Cox and its advisers identified the Atina claim as a potential source of incremental value—particularly as it was virtually independent from the company's broader business—and identified legal finance as a tool to unlock immediate value for the company and its creditors.

Following the Chapter 11 filing, Cox and its advisers designed a process to sell or monetize the litigation asset through a competitive, sale process pursuant to the court-approved bid procedures under section 363 of the US Bankruptcy Code, similar to the process that Cox was pursuing for its more traditional oil-and-gas assets. 

Because litigation assets are esoteric, illiquid and difficult to value, generating competition was particularly important for Cox to ensure the most valuable, market-tested transaction. Interested bidders were first identified and invited to submit non-binding indications of interest, based primarily on public information. A subset of those bidders were then invited to conduct additional diligence and submit a binding offer, along with a deposit.

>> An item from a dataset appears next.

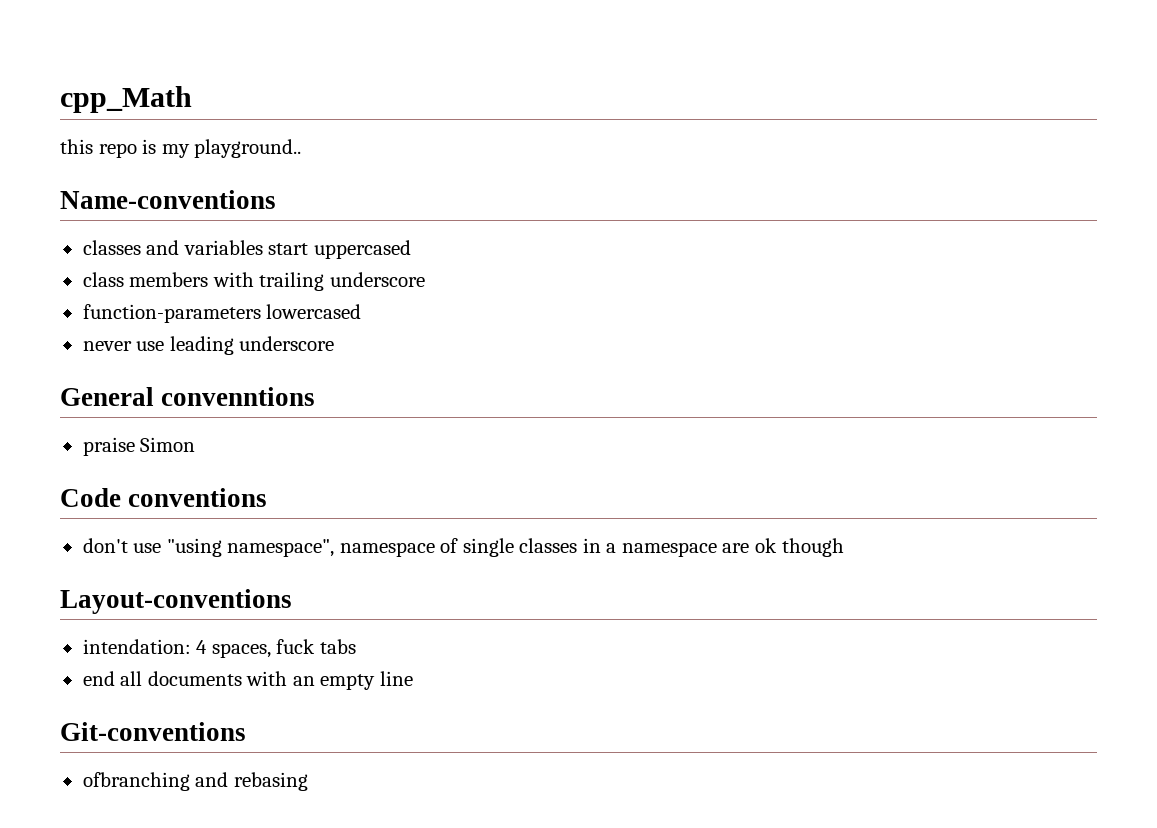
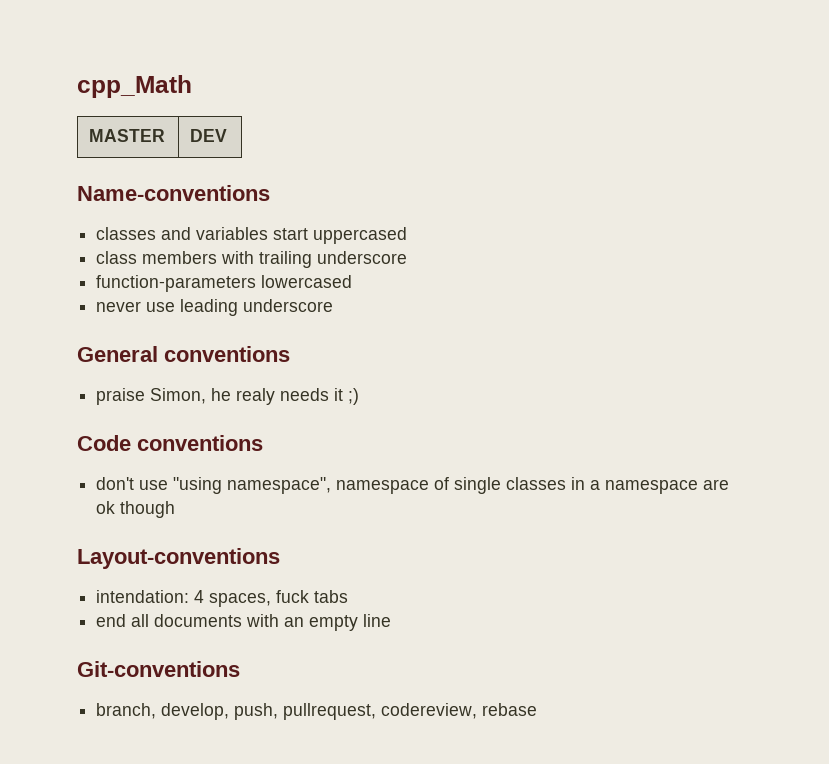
[60,139,302,158] // this repo is my playground.. -> [89,129,166,142] [190,129,228,142] // MASTER | DEV
[161,387,316,406] convenntions -> [164,346,290,362] conventions
[140,437,196,452] Simon -> [150,388,360,405] Simon, he realy needs it ;)
[82,772,308,791] ofbranching and rebasing -> [96,703,538,720] branch, develop, push, pullrequest, codereview, rebase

The process culminated in a live auction in August 2023 for the litigation asset, where two qualified bidders participated. Burford was announced as the stalking horse bidder before the auction, and Burford’s bid—US$26 million at close in return for 85% of the net litigation proceeds—was ultimately the highest and best bid at the auction. The Atina litigation generated the second-largest selling price of all of the Cox assets that were auctioned. The debtors then sought bankruptcy court approval of the Burford transaction.

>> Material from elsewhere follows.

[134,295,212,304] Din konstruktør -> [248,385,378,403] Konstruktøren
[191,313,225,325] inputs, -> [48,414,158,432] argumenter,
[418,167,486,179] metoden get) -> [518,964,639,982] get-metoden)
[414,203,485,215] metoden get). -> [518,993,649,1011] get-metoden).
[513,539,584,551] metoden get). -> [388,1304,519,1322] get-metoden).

As it turned out, a week after the auction, the parties settled the Atina litigation. The settlement provided for a sum of $45 million to be paid to Cox and was approved by the bankruptcy court in early September. Although the litigation finance transaction did not move forward, Burford was recognised as having driven incremental value to the debtor at a critical time by setting a floor for the value of the litigation, and received a breakup fee as compensation.

Cox and its advisers identified the Atina litigation as a valuable asset in addition to the company’s traditional oil and gas assets and created a roadmap for other companies in bankruptcy with substantial litigation assets to run a process that can generate substantial incremental value for the company and its creditors.

More generally, the legal finance market can deliver a variety of tailored solutions to help companies extract value from their litigation assets, which should no longer be overlooked as potential sources of liquidity for financially distressed companies and their advisers.